◆ Document passage:

Immigration and Britain

Michael Blowhard writes:

Dear Blowhards --

Britain is experiencing the highest levels of immigration in its history. Nearly five times as many people are immigrating per year now than when Labour took office in 1997. Meanwhile, large numbers of Britons are leaving their native country to move elsewhere. Coincidence?



posted by Michael at November 7, 2006


Ummm, I don't think it's New Labour. The British economy has been doing just fine. In fact, I bet that's what's behind a lot of the moves. It's the combination of real estate boom, the overvalued pound, the EU, and cheap transport in Europe. Seriously. Combine all those and you get the following scenario: British person sells his valuable house, trades his pounds for huge numbers of Euros, then moves away from his nasty, cold, wet country to buy a nice cheap cottage in a warm sunny place in Southern Europe. Returns a couple of times a year using incredibly cheap Ryanair flights (I recently flew from Southern France to London for $20 one way). Visit Spain, France, or Italy and check out the entire villages full of expatriot Britishers if you don't believe me. It's the next British invasion. En route to anywhere warm, mate!

Posted by: MQ on November 7, 2006 1:53 AM

No role, then, for Labour govt dismantling all our immigration controls?

Posted by: dearieme on November 7, 2006 3:19 PM

Whoops, I misunderstood the original post. I thought it dealt only with emigration -- Britons leaving the home country to live elsewhere. Stupid misunderstanding.

Yeah, for immigration obviously government policy has a lot to do with it. Perhaps it contributes to outmigration as well, although as I said I think the combination of the EU and the real estate boom / overvalued pound are impacting that as well.

◆ Data shown:
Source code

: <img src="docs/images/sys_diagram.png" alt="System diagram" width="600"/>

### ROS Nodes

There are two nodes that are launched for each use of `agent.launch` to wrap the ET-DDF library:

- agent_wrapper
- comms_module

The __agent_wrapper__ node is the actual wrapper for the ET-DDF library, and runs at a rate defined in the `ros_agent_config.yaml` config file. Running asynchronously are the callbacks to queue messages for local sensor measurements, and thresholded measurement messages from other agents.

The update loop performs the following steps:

◆ What is required:
Carry on the blog thread about immigration and Britain from the point where it stops.

◆ Answer space:
Posted by: MQ on November 7, 2006 4:45 PM

Here's the strangest part of the article:

"Nearly 70,000 arrivals came from the Old Commonwealth - Australia, Canada, New Zealand and South Africa - and 121,000 from other Commonwealth countries in 2005, today's report showed."

South Africa, that I can understand. But why would anyone emigrate to the U.K. from Australia, Canada, and New Zealand, places with a far better quality of life?

I guess it's people who want to live in a country that now leads the world in ... no, it can't be spoken.

Posted by: Rick Darby on November 7, 2006 5:53 PM

Rick, those people from the Old Commonwealth are for the most part not long-term immigrants. They are mostly people in their early twenties from South Africa (mostly whites), NZ, and Australia (not many Canadians seem to come over), who come to Britain (London, mainly) on two-year visas to work and party. Since they notoriously live stacked ten to a house, they can work in pubs (the 'Ozzie barman' is a famous stereotype, only now being shoved out by the newly-minted 'Polish barman') and still afford to spend large amounts of money on drink, drugs, and travel around Europe, while still being able to brind some home at the end of it (the pound being so much stronger than the either the Ozzie or Kiwi dollar or the Rand).

Posted by: Pearsall Helms on November 8, 2006 8:55 AM

Horrible architecture, poor town planning, lousy public transport, overpriced food and housing don't exactly encourage Briton's to stay either.

Why aren't Scadinavians emigrating South, their climate is even worse?

The areas's currently being turned into immigrant ghettos could have been used to add a bit of grenery.

I think Britain should hire its government out to Finland and see if they can turn things around a bit.

Posted by: nz conservative on November 9, 2006 12:16 AM

Scandanavians can't get instantly wealthy by selling their house. Really, with the pound exchaning as it is against the Euro and the real estate runup in England, selling a cottage in the London suburbs lets you buy half the village in Southern France.